JobGenerator.py

This is a freestanding command, but it is normally invoked behind the scenes from syqada batch.

The function of JobGenerator is to process a job template and generate a series of shell scripts suitable for use in batch.py Optionally split into chromosome or smaller chunks, or merge several files as input.

This works fine from the command line in the test suite but has not been invoked except by call from BatchRunner.py since the BatchRunner was created. Probably better to look there for an example.

Developer Documentation Only Below This Point:

The important routine is do_split(), which uses the given template to generate job scripts that are then managed by JobBatch.

JobGenerator.common_parsing(parser=None)

Arguments that are shared with programs (i.e., BatchRunner) that invoke JobGenerator.

JobGenerator.configured_parser(parser=None)

Build a parser with the shared arguments and add local one.

JobGenerator.determineSplit(testsplit)

Modify metadata[SPLIT] to reflect the desired chromosomes if any, and return how many jobs each task in this batch will take.

JobGenerator.do_split(qmanager, template, sampledict, filename, splitsize, overlap, job_iterator, outputdir=None, controldir=None, logdir=None, rundir=None, logit=<function logit>, **kwargs)

Generate all the needed run scripts for a given script template based on a chromosome split criterion, sample, and filename or list of filenames.

qmanager instance of a queue manager implementation to be used.

template path to a script template containing keyword substitutions in python str.format() syntax, i.e., names surrounded by braces, OR a string commencing with the word INLINE.

sampledict dict of terms derived from the samplefile, or the name of a sample to use as a label for filenames and interpolation into the template

filename filename or names to be interpolated into the template

splitsize comma-separated list of chromosomes or ignore

overlap amount to overlap the split, default 0 (works, but never yet used,
2017/05, currently unusable)

job_iterator number of jobs to iterate with the special term iteration set to an incrementing number, zero naturally implying no iterations variable incremented or applied. job_iterator can also be a tuple of values for use in the range command to permit iteration from 1 instead of zero, for instance, or from m to n by 2’s, as in range(m,n,skip)

outputdir, controldir, logdir, and rundir name alternate paths for these directories. If they are not specified, the queue manager chooses standard names.

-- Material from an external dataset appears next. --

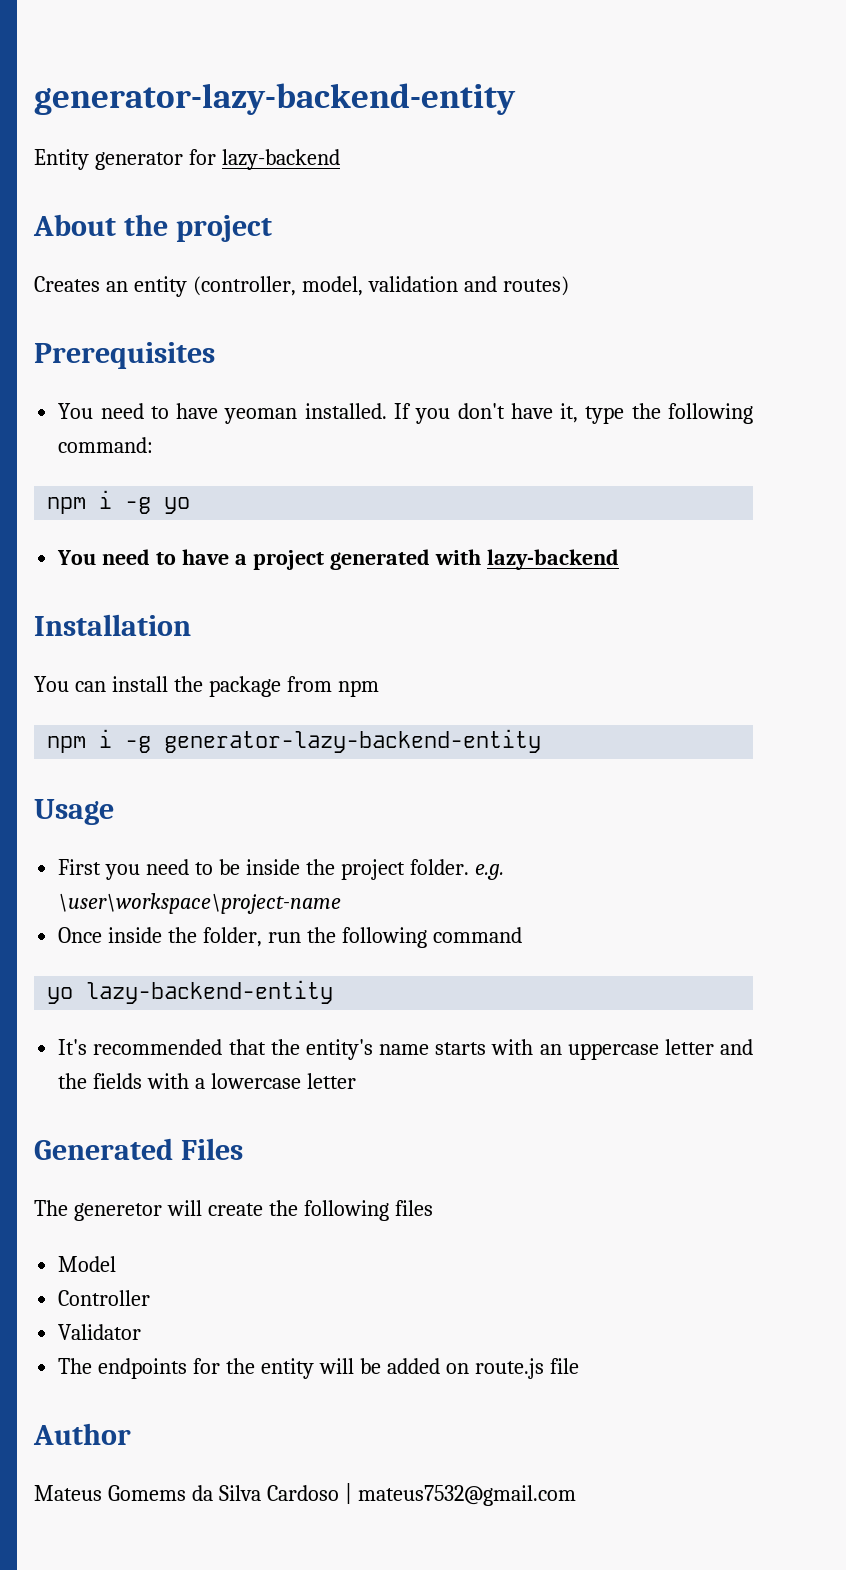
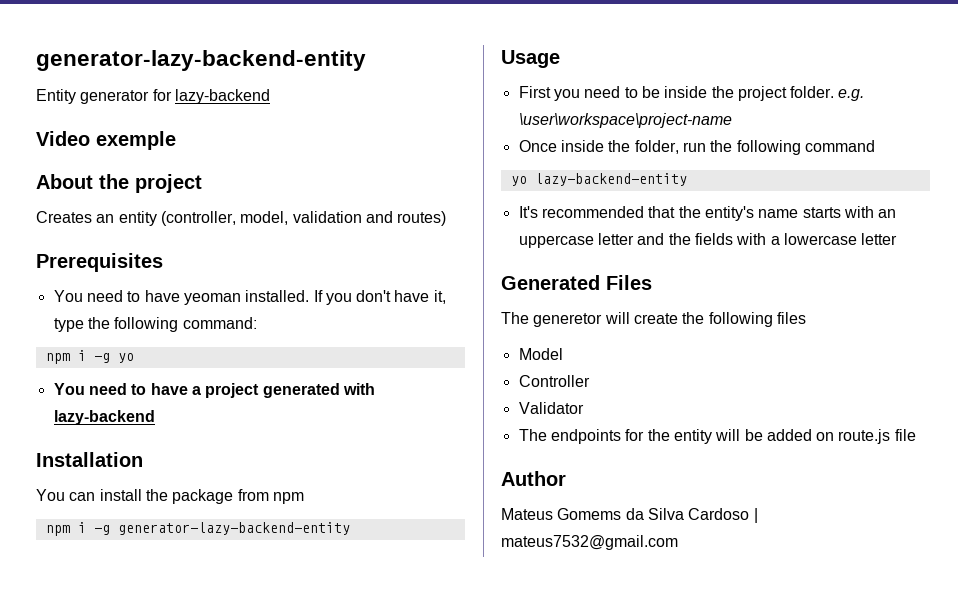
(340, 159) none -> [36,131,176,150] // Video exemple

kwargs contain additional parameters that can be passed to match special terms in template Now includes inputdir, (formerly a named parameter) Now includes added_input, a list of alternative input directories

JobGenerator.main(argv, stderr=<_io.TextIOWrapper name='<stderr>' mode='w' encoding='UTF-8'>)

Create job scripts based on a template and a split or merge parameter

This was abandoned as a command-line application when BatchRunner became solid, ie, with syqada 0.9. It is still used in test_JobGenerator.py, however

JobGenerator.make_touchoutput_tag(dir)

Reduce the number of inodes used by creating a zero-length target for hard links

JobGenerator.pair_info(sample, root, pairing_key)

I wish this were not here. It is only useful for bwa sampe, as far as I know right now. Way too specialized to be buried this deep in the toolsuite.

Return reverse name and a group_id given the forward, using a pattern chosen by the PAIRED keyword

Current valid patterns are ‘core’ (what the MDACC core produces for multiplexed runs) and ‘trailing-dash’ (the form found in at least some Broad reads in TCGA)

Obviously this should be extensible, but it ain’t

JobGenerator.parse(input=None, stderr=<_io.TextIOWrapper name='<stderr>' mode='w' encoding='UTF-8'>)

Configure a parser and perform semantic validation its parsed output

JobGenerator.process_special_terms(line, sampledict, **kwargs)

added_input and the sample file get special treatment before being sent to the queue_manager for formatting.

line is a line of a template to process

sampledict is a dictionary generated from the samplefile

JobGenerator.write_command(cmd, file)

Write cmd to a file named file and make it executable.